THE TASK:
Please pull out every line of the records that contains the string "compact", matching its case exactly. Copy each such line and leave out all the rest.

(Recorded data)
****************************************

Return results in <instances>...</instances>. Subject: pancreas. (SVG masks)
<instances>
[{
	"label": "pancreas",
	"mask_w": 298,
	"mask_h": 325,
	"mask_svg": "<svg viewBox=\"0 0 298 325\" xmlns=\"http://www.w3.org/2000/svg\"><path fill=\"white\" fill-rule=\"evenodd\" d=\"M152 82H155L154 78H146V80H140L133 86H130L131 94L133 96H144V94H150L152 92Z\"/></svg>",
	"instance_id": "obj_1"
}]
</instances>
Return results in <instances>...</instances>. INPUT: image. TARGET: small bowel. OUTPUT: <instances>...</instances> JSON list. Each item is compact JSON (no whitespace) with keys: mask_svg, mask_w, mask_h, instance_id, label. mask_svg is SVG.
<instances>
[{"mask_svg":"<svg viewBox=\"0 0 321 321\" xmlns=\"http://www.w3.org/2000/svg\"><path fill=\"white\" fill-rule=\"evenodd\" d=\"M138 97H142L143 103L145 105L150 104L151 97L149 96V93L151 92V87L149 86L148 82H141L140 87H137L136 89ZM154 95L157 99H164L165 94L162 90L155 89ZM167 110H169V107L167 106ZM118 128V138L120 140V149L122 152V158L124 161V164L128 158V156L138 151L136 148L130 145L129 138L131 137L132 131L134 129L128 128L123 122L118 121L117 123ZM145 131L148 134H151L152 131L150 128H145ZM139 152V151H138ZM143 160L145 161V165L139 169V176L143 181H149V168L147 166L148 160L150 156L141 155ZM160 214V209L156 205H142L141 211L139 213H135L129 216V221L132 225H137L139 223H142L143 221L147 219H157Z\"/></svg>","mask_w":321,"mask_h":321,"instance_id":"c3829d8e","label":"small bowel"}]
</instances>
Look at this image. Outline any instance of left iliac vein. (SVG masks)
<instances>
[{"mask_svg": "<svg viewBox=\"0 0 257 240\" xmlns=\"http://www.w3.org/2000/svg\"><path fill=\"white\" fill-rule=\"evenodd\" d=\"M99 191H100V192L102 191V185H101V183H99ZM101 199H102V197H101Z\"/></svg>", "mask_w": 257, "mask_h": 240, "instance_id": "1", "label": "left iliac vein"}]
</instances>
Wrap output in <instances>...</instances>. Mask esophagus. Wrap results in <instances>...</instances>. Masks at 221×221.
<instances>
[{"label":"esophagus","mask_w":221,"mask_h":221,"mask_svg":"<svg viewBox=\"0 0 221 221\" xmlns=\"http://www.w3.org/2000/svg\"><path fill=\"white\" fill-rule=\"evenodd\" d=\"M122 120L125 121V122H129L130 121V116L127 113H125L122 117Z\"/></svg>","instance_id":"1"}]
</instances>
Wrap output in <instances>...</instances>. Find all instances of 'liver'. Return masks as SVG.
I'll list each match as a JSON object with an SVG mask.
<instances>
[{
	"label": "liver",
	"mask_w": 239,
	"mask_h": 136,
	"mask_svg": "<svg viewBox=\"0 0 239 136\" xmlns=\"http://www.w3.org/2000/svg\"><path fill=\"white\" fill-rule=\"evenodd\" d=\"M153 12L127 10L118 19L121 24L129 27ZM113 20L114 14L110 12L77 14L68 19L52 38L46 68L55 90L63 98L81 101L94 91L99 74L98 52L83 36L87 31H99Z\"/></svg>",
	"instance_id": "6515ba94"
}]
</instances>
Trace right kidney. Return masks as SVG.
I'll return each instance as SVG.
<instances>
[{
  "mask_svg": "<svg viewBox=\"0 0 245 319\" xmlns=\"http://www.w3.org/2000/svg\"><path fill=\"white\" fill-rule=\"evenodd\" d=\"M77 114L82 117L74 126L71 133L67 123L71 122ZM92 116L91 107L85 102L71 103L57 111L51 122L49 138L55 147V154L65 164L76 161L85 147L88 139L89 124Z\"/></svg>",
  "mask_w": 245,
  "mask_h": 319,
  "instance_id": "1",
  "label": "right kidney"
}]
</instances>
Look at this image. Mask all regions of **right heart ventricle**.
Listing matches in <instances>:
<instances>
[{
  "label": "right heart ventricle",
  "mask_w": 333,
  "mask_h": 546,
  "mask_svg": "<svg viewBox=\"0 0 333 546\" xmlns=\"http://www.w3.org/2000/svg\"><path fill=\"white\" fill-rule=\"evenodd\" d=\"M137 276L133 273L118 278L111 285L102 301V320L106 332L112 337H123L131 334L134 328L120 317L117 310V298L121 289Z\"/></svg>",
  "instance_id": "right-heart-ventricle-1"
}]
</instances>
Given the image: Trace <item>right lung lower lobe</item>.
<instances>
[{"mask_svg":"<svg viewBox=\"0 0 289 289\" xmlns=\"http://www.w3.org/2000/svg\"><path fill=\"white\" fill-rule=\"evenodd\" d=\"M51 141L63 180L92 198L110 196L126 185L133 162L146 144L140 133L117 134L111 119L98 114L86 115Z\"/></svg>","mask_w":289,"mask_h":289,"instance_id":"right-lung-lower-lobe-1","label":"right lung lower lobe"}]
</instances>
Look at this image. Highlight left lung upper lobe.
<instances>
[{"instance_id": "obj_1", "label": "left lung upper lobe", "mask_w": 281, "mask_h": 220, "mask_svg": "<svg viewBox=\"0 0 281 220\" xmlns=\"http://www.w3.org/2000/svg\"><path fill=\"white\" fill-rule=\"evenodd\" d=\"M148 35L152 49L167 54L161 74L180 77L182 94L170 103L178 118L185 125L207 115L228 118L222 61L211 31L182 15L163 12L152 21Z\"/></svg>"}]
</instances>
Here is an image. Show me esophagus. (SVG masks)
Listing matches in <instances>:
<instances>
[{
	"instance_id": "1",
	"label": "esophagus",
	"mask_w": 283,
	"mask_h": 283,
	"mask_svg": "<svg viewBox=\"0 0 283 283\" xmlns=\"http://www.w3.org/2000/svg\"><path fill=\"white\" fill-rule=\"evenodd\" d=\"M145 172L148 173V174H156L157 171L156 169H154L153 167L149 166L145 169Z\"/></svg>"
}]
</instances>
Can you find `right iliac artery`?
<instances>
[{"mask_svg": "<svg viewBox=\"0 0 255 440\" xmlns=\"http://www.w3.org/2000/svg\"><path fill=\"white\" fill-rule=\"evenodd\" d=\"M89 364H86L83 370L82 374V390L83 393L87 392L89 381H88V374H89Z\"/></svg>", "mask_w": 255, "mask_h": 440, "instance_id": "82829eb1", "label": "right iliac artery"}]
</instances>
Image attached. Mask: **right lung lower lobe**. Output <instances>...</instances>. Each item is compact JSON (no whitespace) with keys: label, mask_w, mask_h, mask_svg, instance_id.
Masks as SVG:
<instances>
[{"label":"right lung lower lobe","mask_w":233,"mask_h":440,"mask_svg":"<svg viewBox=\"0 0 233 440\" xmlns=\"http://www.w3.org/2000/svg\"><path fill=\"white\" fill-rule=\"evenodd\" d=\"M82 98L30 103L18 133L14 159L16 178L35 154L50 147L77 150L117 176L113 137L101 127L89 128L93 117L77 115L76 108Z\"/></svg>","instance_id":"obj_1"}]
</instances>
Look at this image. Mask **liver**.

****************************************

EXERCISE RESULT:
Return results in <instances>...</instances>. INPUT: image. TARGET: small bowel. OUTPUT: <instances>...</instances> JSON list. Each item is compact JSON (no whitespace) with keys: mask_svg, mask_w, mask_h, instance_id, label. mask_svg is SVG.
Image attached. Mask: **right lung lower lobe**. Output <instances>...</instances>. Each item is compact JSON (no whitespace) with keys: label, mask_w, mask_h, mask_svg, instance_id.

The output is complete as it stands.